Objective: To evaluate the effects of keratinocyte growth factor (KGF) on intestinal adaptation after resection of 85% of the small intestine and consider its potential application in short bowel syndrome (SBS).
Study design: Experimental study using a known model of SBS.
Animal population: Thirty male Sprague Dawley rats.
Methods: Four groups of animals were designated. Two groups underwent 85% resection of the small intestine, while the other two groups were sham-operated, undergoing transection and reanastomosis. Resected and sham-operated groups then received either 3 mg/kg KGF or vehicle subcutaneously daily for 3 days. Gut adaptation was evaluated by measurements of mucosal cellularity and biochemical activity in duodenal, jejunal, and ileal segments.

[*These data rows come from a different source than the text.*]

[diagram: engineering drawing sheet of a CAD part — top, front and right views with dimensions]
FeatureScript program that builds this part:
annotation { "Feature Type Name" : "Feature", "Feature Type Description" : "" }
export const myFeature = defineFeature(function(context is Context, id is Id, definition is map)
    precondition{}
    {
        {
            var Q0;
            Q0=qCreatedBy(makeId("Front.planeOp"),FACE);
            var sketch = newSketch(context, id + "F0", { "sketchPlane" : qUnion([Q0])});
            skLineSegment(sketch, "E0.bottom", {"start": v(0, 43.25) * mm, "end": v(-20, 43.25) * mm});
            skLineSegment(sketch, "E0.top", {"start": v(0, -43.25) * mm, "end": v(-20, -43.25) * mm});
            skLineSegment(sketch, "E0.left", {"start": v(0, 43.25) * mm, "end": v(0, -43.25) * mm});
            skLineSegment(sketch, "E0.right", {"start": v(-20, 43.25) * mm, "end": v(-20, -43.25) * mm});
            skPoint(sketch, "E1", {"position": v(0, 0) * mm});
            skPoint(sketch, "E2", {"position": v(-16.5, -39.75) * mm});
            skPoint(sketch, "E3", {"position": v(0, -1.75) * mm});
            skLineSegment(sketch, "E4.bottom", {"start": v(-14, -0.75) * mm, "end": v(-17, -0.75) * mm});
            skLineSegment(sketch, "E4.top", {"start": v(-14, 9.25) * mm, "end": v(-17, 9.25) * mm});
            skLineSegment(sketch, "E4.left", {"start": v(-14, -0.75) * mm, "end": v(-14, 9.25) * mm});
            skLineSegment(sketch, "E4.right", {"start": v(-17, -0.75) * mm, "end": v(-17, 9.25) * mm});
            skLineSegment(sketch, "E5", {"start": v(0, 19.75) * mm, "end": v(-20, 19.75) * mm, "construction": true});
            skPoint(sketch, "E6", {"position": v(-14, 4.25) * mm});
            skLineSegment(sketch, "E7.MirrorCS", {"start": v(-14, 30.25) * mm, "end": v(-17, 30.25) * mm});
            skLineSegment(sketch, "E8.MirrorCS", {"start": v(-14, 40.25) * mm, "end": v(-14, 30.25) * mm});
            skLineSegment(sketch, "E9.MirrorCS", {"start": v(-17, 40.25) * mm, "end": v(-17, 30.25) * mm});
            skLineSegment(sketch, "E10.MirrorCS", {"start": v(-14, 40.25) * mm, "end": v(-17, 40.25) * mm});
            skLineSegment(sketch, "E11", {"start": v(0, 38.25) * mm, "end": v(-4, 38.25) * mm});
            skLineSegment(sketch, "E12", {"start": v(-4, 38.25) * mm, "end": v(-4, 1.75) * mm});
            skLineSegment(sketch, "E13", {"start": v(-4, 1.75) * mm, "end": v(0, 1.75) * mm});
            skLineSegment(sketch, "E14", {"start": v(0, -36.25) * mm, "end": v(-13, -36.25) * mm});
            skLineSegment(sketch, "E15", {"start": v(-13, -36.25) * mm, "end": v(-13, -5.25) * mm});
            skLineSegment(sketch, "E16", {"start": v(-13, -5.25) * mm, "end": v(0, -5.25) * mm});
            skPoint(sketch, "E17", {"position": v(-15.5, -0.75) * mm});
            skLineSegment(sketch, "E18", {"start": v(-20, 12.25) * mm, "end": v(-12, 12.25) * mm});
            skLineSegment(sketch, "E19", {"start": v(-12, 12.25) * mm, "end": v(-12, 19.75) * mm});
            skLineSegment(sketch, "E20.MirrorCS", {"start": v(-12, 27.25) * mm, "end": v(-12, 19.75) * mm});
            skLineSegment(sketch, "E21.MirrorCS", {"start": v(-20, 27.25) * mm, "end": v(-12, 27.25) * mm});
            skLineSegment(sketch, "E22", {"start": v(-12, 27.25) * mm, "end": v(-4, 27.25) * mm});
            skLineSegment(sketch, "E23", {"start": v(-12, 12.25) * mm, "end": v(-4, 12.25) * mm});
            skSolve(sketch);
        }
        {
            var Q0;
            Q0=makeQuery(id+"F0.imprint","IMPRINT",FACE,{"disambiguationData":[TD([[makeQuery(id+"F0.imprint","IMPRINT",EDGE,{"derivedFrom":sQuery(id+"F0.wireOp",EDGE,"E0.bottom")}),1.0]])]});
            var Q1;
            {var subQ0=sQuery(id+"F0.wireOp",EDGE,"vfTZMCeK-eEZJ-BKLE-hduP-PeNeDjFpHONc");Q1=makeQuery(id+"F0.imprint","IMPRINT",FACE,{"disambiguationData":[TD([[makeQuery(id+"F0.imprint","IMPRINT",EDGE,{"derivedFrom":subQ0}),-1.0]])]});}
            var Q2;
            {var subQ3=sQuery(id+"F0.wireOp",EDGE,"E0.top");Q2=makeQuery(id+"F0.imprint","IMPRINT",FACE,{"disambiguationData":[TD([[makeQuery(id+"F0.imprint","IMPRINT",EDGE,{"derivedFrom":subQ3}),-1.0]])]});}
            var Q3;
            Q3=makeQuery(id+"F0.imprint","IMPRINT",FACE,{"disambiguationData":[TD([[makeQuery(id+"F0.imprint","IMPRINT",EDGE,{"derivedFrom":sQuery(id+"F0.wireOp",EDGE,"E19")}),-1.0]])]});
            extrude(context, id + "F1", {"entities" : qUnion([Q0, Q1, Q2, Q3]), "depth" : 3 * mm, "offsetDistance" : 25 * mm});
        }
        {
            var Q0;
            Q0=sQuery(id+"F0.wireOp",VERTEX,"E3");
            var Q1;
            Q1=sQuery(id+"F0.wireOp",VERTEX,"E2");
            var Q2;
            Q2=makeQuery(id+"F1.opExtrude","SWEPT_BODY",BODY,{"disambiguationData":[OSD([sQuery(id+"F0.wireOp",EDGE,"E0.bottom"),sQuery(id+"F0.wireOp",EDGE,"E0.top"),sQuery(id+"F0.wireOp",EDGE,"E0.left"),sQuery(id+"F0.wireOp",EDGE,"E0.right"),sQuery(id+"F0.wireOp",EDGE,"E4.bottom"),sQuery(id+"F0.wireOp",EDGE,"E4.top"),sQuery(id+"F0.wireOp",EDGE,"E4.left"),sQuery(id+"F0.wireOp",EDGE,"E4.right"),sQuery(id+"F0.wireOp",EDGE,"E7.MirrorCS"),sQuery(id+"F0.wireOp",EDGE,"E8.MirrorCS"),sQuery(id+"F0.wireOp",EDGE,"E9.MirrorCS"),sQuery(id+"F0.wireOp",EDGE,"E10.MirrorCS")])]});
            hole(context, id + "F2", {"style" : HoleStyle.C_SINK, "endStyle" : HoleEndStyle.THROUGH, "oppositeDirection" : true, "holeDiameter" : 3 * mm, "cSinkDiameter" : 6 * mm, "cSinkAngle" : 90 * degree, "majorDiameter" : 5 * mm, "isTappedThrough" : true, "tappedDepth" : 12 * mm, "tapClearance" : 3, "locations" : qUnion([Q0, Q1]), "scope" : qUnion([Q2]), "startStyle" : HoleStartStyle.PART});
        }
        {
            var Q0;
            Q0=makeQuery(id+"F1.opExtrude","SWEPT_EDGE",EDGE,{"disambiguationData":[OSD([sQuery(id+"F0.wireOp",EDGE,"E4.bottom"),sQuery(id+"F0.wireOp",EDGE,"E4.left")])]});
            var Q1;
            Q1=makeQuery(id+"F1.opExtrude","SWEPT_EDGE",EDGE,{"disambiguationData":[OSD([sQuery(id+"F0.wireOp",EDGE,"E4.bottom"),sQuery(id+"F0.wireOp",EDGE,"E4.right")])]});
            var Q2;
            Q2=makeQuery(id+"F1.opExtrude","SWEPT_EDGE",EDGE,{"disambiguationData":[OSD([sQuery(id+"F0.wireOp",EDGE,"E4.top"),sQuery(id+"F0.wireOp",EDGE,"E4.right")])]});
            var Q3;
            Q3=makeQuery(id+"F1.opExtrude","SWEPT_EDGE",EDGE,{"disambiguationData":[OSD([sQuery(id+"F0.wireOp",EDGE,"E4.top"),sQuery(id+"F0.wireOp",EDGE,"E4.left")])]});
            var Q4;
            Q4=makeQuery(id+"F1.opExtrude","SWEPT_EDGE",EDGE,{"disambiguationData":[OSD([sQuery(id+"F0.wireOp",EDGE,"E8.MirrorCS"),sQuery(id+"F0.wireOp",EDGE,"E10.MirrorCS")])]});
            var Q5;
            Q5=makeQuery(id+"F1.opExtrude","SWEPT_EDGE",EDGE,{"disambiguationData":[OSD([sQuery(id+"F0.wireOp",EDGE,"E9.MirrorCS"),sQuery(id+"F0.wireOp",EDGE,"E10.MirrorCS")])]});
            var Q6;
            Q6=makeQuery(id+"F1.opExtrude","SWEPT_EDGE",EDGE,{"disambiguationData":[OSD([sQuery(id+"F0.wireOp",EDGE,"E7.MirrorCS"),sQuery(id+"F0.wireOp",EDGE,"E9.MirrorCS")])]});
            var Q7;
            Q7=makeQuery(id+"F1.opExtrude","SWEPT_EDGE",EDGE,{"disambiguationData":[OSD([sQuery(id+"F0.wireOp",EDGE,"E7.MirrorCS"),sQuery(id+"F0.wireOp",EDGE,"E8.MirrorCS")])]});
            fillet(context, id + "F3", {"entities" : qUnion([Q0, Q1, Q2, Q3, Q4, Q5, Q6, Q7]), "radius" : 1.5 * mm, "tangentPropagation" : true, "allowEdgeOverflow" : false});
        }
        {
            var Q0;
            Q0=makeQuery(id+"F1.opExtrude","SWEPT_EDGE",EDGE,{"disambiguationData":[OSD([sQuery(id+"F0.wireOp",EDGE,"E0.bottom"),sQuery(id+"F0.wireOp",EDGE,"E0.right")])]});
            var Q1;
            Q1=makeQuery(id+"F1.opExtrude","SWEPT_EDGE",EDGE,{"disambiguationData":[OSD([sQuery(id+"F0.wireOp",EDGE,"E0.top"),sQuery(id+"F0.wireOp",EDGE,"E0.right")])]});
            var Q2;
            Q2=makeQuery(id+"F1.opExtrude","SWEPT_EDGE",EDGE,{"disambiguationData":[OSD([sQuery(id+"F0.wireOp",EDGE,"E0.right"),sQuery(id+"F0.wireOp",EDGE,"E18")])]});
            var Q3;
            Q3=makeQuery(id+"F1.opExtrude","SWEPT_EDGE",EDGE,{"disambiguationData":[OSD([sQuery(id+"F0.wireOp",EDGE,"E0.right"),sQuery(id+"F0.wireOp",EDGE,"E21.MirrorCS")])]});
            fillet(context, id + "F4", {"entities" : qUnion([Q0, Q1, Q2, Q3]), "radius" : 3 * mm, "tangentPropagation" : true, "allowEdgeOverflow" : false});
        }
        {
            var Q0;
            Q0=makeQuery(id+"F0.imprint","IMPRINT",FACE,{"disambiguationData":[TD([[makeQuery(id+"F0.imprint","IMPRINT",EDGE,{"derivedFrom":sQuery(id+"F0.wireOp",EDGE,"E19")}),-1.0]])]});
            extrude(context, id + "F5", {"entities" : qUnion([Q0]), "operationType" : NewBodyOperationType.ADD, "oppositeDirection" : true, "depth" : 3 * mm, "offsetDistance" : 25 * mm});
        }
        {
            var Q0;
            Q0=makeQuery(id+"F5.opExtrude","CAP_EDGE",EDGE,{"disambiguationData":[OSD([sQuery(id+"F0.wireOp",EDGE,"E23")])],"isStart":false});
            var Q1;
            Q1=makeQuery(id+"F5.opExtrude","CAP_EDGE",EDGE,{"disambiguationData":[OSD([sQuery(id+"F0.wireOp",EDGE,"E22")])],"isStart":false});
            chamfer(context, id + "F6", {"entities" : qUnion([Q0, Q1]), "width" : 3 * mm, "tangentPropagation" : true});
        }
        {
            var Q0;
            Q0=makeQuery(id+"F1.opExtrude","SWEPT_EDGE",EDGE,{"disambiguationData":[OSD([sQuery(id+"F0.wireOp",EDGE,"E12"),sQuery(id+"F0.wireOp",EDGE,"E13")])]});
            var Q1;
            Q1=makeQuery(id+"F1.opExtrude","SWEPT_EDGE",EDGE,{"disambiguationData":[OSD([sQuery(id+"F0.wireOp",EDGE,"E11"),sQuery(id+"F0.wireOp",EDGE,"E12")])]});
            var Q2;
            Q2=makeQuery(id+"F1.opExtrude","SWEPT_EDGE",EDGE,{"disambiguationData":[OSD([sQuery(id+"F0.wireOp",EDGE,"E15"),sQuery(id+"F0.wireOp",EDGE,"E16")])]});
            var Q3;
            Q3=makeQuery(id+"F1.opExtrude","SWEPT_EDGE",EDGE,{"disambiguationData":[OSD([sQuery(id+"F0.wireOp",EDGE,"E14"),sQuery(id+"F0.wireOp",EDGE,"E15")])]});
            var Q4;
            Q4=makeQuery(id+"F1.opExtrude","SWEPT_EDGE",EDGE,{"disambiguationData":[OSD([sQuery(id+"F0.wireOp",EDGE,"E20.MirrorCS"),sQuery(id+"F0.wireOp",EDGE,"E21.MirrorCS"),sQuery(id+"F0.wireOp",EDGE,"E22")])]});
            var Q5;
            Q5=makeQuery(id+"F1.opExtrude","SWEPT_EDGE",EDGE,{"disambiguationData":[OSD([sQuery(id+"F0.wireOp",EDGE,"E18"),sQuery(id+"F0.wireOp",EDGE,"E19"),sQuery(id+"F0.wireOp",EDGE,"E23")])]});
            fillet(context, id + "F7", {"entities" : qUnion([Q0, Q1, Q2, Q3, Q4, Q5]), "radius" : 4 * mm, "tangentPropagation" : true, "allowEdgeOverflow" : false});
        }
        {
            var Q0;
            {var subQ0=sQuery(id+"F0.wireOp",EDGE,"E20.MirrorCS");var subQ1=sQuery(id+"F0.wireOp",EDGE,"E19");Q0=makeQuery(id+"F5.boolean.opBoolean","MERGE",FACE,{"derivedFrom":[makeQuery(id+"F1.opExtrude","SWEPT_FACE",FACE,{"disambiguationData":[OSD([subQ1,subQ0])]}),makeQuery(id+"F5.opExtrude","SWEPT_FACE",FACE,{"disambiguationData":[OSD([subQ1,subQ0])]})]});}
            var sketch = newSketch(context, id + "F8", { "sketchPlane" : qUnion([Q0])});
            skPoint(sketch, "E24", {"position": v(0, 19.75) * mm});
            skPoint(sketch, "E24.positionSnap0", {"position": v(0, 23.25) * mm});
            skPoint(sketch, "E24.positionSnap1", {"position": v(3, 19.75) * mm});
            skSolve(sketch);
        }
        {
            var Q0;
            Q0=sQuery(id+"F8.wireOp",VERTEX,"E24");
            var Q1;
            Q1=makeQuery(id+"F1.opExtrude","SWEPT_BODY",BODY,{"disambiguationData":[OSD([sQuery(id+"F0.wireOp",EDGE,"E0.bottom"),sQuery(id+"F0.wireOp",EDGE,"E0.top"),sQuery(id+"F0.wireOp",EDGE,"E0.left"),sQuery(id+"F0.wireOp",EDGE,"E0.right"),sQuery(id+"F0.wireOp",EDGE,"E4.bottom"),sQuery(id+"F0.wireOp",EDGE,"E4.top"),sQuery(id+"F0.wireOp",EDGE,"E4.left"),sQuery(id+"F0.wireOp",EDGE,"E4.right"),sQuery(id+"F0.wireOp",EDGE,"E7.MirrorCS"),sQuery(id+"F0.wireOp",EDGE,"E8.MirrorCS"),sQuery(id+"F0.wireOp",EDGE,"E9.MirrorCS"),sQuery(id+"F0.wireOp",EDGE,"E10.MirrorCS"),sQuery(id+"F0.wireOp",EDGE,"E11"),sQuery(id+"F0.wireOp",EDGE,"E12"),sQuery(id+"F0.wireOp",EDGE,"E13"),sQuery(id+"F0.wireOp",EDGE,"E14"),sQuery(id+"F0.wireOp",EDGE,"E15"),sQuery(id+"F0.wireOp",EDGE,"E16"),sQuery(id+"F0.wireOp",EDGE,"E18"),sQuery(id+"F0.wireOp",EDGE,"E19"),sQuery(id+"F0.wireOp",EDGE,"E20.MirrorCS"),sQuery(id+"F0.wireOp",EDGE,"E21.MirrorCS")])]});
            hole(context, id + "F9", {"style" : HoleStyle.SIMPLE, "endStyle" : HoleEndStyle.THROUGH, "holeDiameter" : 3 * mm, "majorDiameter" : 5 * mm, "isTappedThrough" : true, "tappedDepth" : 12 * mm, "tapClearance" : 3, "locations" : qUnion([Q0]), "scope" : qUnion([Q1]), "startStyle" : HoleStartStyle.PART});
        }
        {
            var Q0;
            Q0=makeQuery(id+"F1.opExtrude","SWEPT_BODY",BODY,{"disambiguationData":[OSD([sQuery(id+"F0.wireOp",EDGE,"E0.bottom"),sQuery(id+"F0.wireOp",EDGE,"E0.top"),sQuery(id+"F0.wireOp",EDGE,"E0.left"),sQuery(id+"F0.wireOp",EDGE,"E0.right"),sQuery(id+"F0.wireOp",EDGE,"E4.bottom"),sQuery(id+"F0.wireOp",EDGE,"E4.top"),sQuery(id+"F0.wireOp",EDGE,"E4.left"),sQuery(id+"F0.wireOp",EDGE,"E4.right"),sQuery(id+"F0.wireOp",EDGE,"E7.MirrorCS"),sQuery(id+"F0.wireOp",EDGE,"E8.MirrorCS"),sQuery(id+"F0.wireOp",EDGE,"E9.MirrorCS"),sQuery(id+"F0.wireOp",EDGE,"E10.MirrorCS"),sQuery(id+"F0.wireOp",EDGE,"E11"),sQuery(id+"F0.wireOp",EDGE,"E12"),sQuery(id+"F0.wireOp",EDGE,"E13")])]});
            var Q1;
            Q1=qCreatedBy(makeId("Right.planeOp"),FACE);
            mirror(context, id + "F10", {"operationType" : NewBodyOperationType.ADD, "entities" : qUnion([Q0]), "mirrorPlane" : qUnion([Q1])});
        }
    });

Results: Significant small intestinal growth after bowel resection alone was confirmed in resected versus sham-operated rats. KGF further augmented this growth in the resected animals. Mucosal wet weight of the small intestine increased with resection and was further increased (by 20% or more) with KGF administration. Mucosal thickness, villus length, and crypt depth exhibited similar patterns of response. The KGF-induced increase in mucosal morphology was accompanied by increased mucosal DNA and protein content, followed by a trend toward increased mucosal enzyme activity. Histology demonstrated an increase in goblet cells in KGF-treated animals. In situ hybridization analysis demonstrated that KGF markedly increased mucosal expression of intestinal trefoil protein (ITF) mRNA.
Conclusions: KGF enhances gut growth, differentiation, and gene regulation during adaptation in rat small intestine after massive resection.
Clinical relevance: KGF may be beneficial in the management of veterinary and human patients undergoing massive intestinal resection.